» What to produce: Please render every line of the entries below as a JSON list of strings, one string per line, leaving out the blank lines.

» Records to use:
>>>>
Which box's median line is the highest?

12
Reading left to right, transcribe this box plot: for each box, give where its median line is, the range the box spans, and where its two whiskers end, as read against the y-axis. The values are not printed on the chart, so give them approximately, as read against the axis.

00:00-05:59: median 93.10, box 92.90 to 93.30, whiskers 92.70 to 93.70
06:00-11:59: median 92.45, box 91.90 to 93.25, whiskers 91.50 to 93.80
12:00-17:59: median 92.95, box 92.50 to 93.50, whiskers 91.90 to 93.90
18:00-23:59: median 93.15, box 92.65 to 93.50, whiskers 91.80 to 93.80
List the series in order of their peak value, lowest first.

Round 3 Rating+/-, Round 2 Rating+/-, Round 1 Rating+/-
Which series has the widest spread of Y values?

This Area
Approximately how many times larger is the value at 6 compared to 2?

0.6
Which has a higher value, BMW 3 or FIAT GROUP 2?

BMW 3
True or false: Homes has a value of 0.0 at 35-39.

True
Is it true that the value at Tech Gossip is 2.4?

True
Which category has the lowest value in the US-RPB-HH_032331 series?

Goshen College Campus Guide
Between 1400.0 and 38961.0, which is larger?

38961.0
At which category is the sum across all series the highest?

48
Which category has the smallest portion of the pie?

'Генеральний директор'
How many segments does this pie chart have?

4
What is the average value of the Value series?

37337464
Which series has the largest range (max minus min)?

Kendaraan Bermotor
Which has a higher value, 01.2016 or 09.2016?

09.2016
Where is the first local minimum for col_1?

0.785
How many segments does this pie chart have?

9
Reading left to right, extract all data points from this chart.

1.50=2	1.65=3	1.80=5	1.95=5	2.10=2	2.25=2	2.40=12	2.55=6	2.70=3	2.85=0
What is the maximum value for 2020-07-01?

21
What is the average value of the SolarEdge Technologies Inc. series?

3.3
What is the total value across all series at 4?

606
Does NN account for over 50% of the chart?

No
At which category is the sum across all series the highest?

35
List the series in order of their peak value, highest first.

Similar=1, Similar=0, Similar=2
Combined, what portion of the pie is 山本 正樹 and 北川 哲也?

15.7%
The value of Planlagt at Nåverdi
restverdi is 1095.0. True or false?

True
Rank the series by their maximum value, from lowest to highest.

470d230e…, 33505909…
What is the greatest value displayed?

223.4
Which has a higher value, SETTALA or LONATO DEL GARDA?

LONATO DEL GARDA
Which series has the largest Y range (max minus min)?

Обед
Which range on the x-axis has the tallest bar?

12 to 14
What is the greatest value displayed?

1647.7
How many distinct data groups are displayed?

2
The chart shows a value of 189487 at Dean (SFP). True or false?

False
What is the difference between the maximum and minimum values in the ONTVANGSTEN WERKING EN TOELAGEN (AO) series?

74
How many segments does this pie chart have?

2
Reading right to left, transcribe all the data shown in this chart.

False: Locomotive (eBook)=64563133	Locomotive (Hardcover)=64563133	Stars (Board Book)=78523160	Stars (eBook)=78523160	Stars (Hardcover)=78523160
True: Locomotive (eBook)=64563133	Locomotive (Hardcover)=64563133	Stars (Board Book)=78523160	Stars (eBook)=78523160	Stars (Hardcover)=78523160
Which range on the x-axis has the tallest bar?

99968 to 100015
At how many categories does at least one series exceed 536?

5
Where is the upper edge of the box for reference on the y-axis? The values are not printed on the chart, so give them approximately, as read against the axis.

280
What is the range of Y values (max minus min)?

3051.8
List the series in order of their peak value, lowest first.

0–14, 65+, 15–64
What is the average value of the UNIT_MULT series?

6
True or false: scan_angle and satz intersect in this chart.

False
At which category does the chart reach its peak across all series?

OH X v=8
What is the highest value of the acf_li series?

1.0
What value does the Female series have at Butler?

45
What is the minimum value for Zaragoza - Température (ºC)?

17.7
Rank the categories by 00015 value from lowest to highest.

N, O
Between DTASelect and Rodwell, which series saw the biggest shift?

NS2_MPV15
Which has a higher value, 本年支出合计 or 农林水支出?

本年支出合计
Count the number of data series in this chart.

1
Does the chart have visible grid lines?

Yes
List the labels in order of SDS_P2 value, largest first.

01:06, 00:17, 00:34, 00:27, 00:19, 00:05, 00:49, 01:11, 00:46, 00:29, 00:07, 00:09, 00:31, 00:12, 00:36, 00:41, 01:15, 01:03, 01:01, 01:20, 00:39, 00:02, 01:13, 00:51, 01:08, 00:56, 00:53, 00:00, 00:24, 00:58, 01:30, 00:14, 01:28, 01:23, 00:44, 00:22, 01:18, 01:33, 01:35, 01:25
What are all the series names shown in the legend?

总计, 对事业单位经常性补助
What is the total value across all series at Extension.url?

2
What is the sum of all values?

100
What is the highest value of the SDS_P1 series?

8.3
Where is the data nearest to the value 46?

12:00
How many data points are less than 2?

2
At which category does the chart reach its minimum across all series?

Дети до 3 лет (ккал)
<<<<
» Result below:
[
  "Which box's median line is the highest?",
  "12",
  "Reading left to right, transcribe this box plot: for each box, give where its median line is, the range the box spans, and where its two whiskers end, as read against the y-axis. The values are not printed on the chart, so give them approximately, as read against the axis.",
  "00:00-05:59: median 93.10, box 92.90 to 93.30, whiskers 92.70 to 93.70",
  "06:00-11:59: median 92.45, box 91.90 to 93.25, whiskers 91.50 to 93.80",
  "12:00-17:59: median 92.95, box 92.50 to 93.50, whiskers 91.90 to 93.90",
  "18:00-23:59: median 93.15, box 92.65 to 93.50, whiskers 91.80 to 93.80",
  "List the series in order of their peak value, lowest first.",
  "Round 3 Rating+/-, Round 2 Rating+/-, Round 1 Rating+/-",
  "Which series has the widest spread of Y values?",
  "This Area",
  "Approximately how many times larger is the value at 6 compared to 2?",
  "0.6",
  "Which has a higher value, BMW 3 or FIAT GROUP 2?",
  "BMW 3",
  "True or false: Homes has a value of 0.0 at 35-39.",
  "True",
  "Is it true that the value at Tech Gossip is 2.4?",
  "True",
  "Which category has the lowest value in the US-RPB-HH_032331 series?",
  "Goshen College Campus Guide",
  "Between 1400.0 and 38961.0, which is larger?",
  "38961.0",
  "At which category is the sum across all series the highest?",
  "48",
  "Which category has the smallest portion of the pie?",
  "'Генеральний директор'",
  "How many segments does this pie chart have?",
  "4",
  "What is the average value of the Value series?",
  "37337464",
  "Which series has the largest range (max minus min)?",
  "Kendaraan Bermotor",
  "Which has a higher value, 01.2016 or 09.2016?",
  "09.2016",
  "Where is the first local minimum for col_1?",
  "0.785",
  "How many segments does this pie chart have?",
  "9",
  "Reading left to right, extract all data points from this chart.",
  "1.50=2\t1.65=3\t1.80=5\t1.95=5\t2.10=2\t2.25=2\t2.40=12\t2.55=6\t2.70=3\t2.85=0",
  "What is the maximum value for 2020-07-01?",
  "21",
  "What is the average value of the SolarEdge Technologies Inc. series?",
  "3.3",
  "What is the total value across all series at 4?",
  "606",
  "Does NN account for over 50% of the chart?",
  "No",
  "At which category is the sum across all series the highest?",
  "35",
  "List the series in order of their peak value, highest first.",
  "Similar=1, Similar=0, Similar=2",
  "Combined, what portion of the pie is 山本 正樹 and 北川 哲也?",
  "15.7%",
  "The value of Planlagt at Nåverdi",
  "restverdi is 1095.0. True or false?",
  "True",
  "Rank the series by their maximum value, from lowest to highest.",
  "470d230e…, 33505909…",
  "What is the greatest value displayed?",
  "223.4",
  "Which has a higher value, SETTALA or LONATO DEL GARDA?",
  "LONATO DEL GARDA",
  "Which series has the largest Y range (max minus min)?",
  "Обед",
  "Which range on the x-axis has the tallest bar?",
  "12 to 14",
  "What is the greatest value displayed?",
  "1647.7",
  "How many distinct data groups are displayed?",
  "2",
  "The chart shows a value of 189487 at Dean (SFP). True or false?",
  "False",
  "What is the difference between the maximum and minimum values in the ONTVANGSTEN WERKING EN TOELAGEN (AO) series?",
  "74",
  "How many segments does this pie chart have?",
  "2",
  "Reading right to left, transcribe all the data shown in this chart.",
  "False: Locomotive (eBook)=64563133\tLocomotive (Hardcover)=64563133\tStars (Board Book)=78523160\tStars (eBook)=78523160\tStars (Hardcover)=78523160",
  "True: Locomotive (eBook)=64563133\tLocomotive (Hardcover)=64563133\tStars (Board Book)=78523160\tStars (eBook)=78523160\tStars (Hardcover)=78523160",
  "Which range on the x-axis has the tallest bar?",
  "99968 to 100015",
  "At how many categories does at least one series exceed 536?",
  "5",
  "Where is the upper edge of the box for reference on the y-axis? The values are not printed on the chart, so give them approximately, as read against the axis.",
  "280",
  "What is the range of Y values (max minus min)?",
  "3051.8",
  "List the series in order of their peak value, lowest first.",
  "0–14, 65+, 15–64",
  "What is the average value of the UNIT_MULT series?",
  "6",
  "True or false: scan_angle and satz intersect in this chart.",
  "False",
  "At which category does the chart reach its peak across all series?",
  "OH X v=8",
  "What is the highest value of the acf_li series?",
  "1.0",
  "What value does the Female series have at Butler?",
  "45",
  "What is the minimum value for Zaragoza - Température (ºC)?",
  "17.7",
  "Rank the categories by 00015 value from lowest to highest.",
  "N, O",
  "Between DTASelect and Rodwell, which series saw the biggest shift?",
  "NS2_MPV15",
  "Which has a higher value, 本年支出合计 or 农林水支出?",
  "本年支出合计",
  "Count the number of data series in this chart.",
  "1",
  "Does the chart have visible grid lines?",
  "Yes",
  "List the labels in order of SDS_P2 value, largest first.",
  "01:06, 00:17, 00:34, 00:27, 00:19, 00:05, 00:49, 01:11, 00:46, 00:29, 00:07, 00:09, 00:31, 00:12, 00:36, 00:41, 01:15, 01:03, 01:01, 01:20, 00:39, 00:02, 01:13, 00:51, 01:08, 00:56, 00:53, 00:00, 00:24, 00:58, 01:30, 00:14, 01:28, 01:23, 00:44, 00:22, 01:18, 01:33, 01:35, 01:25",
  "What are all the series names shown in the legend?",
  "总计, 对事业单位经常性补助",
  "What is the total value across all series at Extension.url?",
  "2",
  "What is the sum of all values?",
  "100",
  "What is the highest value of the SDS_P1 series?",
  "8.3",
  "Where is the data nearest to the value 46?",
  "12:00",
  "How many data points are less than 2?",
  "2",
  "At which category does the chart reach its minimum across all series?",
  "Дети до 3 лет (ккал)"
]